USA: Latino workers most likely to die
Each year, nearly 6,000 workers die on while working in the United States. Since the federal government began compiling these statistics, the number of workplace fatalities has been fairly constant - except among Latinos.
The Bureau of Labor Statistics (BLS) reports that Latino workers' fatality rate was 21 per cent higher than all workers in 2006. This is against a backdrop where the US overall is already a more prolific workplace killer than most wealthy nations.
The US Department of Labor reports that in 2006, there were nearly 1,000 Latino workplace-related deaths in the US. That's the highest number since 1992, when BLS began collecting the data. 'It doesn't surprise me to hear that statistic,' commented Len Welsh, chief of Cal-OSHA, California's workplace safety enforcement agency. He said his agency is largely complaint-driven, and Latinos often don't complain.

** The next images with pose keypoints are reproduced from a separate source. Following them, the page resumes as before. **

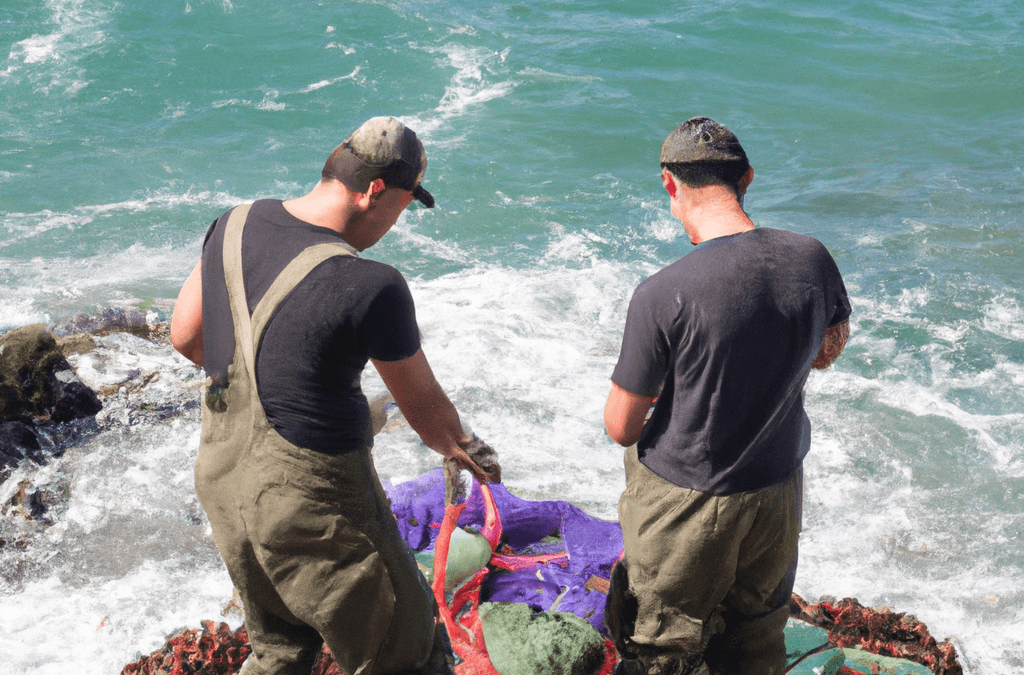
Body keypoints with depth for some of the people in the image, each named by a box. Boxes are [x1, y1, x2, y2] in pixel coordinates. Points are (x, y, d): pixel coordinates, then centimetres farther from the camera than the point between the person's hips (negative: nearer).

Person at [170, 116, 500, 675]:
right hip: (311, 506, -8)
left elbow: (184, 335, 10)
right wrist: (462, 449, 12)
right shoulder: (373, 288, -24)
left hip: (221, 477, 8)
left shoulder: (233, 226, -3)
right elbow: (424, 408, -9)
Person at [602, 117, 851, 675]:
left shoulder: (663, 294, -26)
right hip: (778, 494, 5)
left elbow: (621, 427, -15)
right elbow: (828, 352, 8)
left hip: (685, 505, -4)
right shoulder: (812, 260, -12)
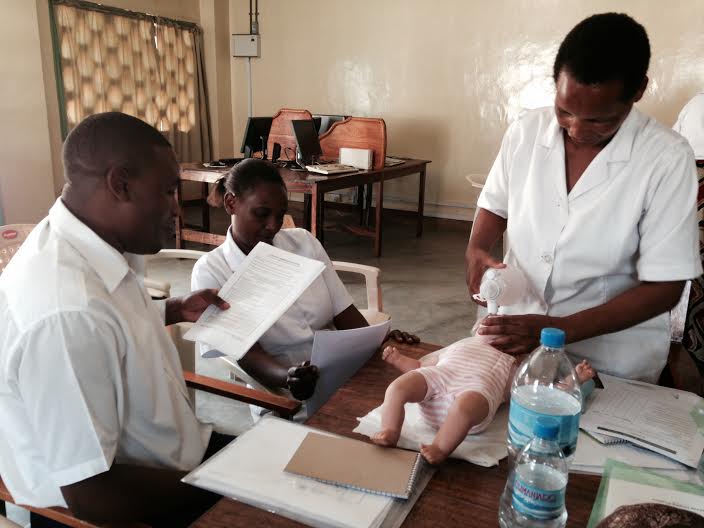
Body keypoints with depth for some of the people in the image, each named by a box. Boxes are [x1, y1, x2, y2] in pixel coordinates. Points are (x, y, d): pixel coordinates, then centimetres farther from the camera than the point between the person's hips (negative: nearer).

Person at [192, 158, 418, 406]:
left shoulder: (304, 242, 9)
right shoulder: (210, 271, -2)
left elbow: (343, 311, 8)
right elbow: (245, 352, -13)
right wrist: (287, 378, -34)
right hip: (279, 394, -5)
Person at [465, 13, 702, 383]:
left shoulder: (667, 159, -17)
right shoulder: (525, 131, -7)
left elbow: (664, 288, -16)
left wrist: (559, 329, -26)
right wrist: (476, 250, -13)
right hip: (514, 337, 3)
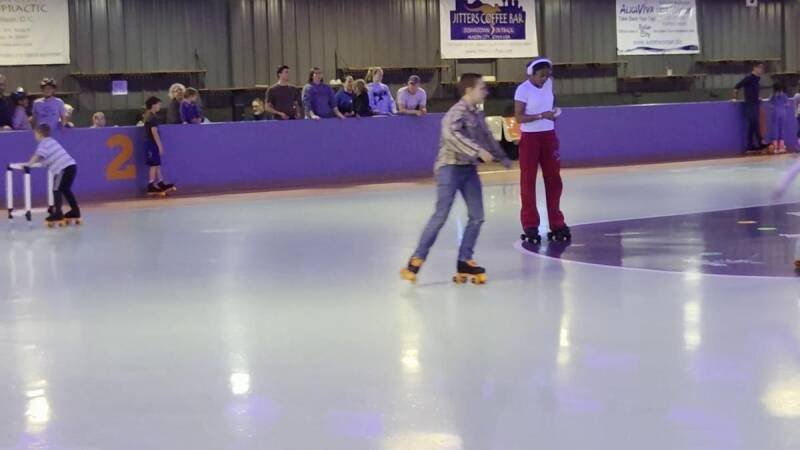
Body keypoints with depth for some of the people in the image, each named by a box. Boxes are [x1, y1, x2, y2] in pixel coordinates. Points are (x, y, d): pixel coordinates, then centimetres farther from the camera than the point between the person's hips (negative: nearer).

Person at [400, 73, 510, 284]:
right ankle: (417, 259, -3)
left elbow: (487, 138, 25)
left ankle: (464, 261, 10)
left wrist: (502, 157, 34)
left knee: (477, 216, 3)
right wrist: (478, 151, -38)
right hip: (450, 167, -8)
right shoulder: (457, 112, -15)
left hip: (469, 168, 8)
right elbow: (452, 135, -34)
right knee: (441, 216, -12)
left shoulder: (477, 115, 10)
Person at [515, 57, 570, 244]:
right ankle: (530, 226, 4)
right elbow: (519, 117, -17)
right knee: (528, 182, 0)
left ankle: (556, 224, 15)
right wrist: (541, 116, -26)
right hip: (530, 138, -6)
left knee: (554, 180, 8)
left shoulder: (549, 84, 5)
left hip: (548, 136, 6)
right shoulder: (523, 89, -14)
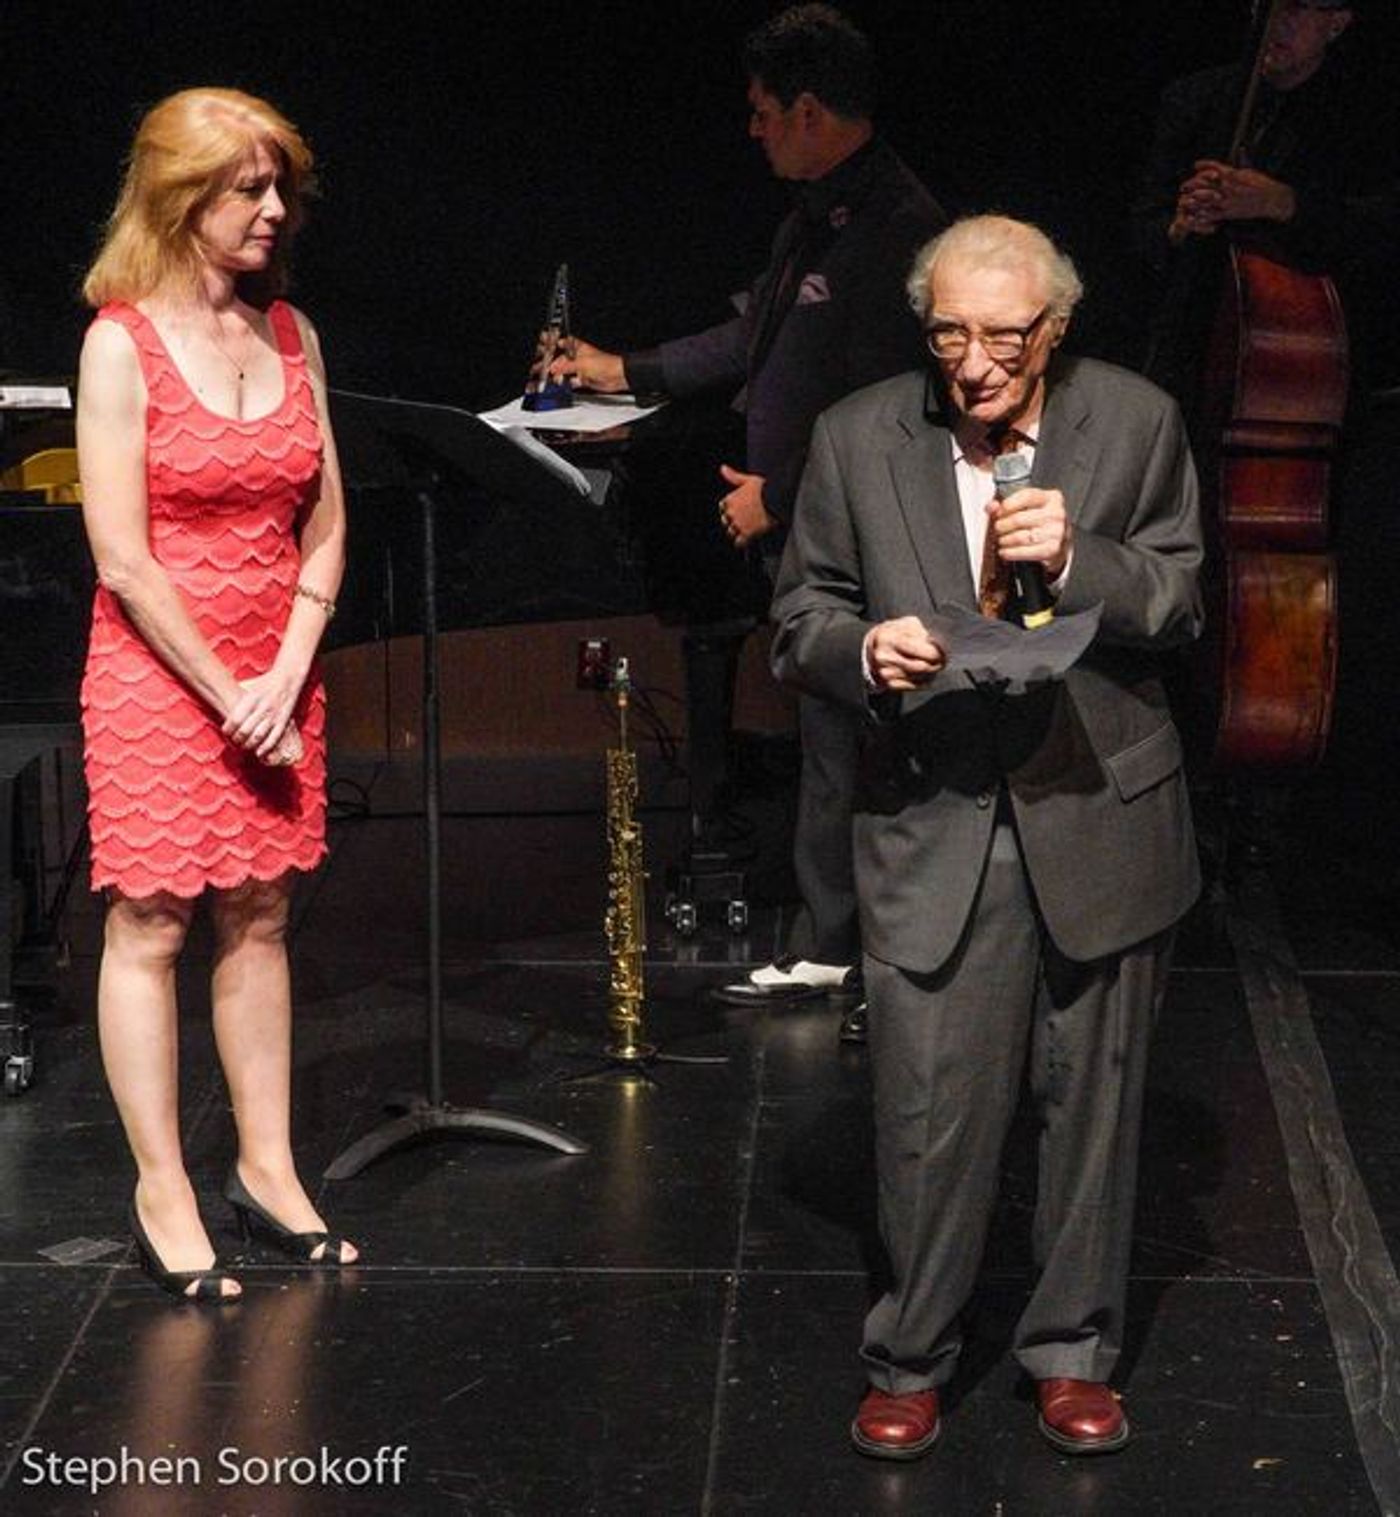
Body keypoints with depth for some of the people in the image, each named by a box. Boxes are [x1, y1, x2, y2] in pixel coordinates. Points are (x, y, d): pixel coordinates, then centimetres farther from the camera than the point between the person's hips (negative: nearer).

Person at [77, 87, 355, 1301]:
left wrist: (287, 675, -5)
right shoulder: (122, 343, -10)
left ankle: (268, 1167, 22)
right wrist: (224, 691, -12)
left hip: (276, 675, 5)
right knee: (149, 927, 2)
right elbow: (123, 557, -13)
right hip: (157, 670, -5)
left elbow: (326, 524, 7)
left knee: (259, 921, 12)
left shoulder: (291, 334, 6)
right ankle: (163, 1194, 9)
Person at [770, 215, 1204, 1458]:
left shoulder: (1136, 423, -2)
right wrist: (864, 652, -19)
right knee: (930, 1104, 0)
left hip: (1099, 811, 1)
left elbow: (1182, 603, -1)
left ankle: (1074, 1351, 28)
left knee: (1093, 1097, 12)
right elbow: (802, 618, 4)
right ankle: (912, 1358, 18)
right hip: (933, 826, 0)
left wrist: (1078, 559, -20)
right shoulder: (858, 439, -1)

'Union shops are more likely to complain to us about hazards than non-union shops, and workers who are native speakers of English are more likely to complain to us than workers who are not.' Welsh said safety agencies have been turning to Latino union and community groups to act as intermediaries, encouraging Latino workers to report dangerous work conditions.
One is the union-oriented Labor Occupational Health Program at University of California-Berkeley. Suzanne Teran, the bilingual training coordinator for the UC-Berkeley programme, said one of the biggest challenges is informing Latino immigrants that they have the right to work in a safe environment. Notions that workers have safety rights and can call in the enforcement agency 'are not the ones they grew up with in their home country, and so that's something that really needs to be addressed.' She added that Latinos - especially those who are working illegally in the US - are often working in the most hazardous jobs but fear deportation if they report dangerous work conditions to OSHA.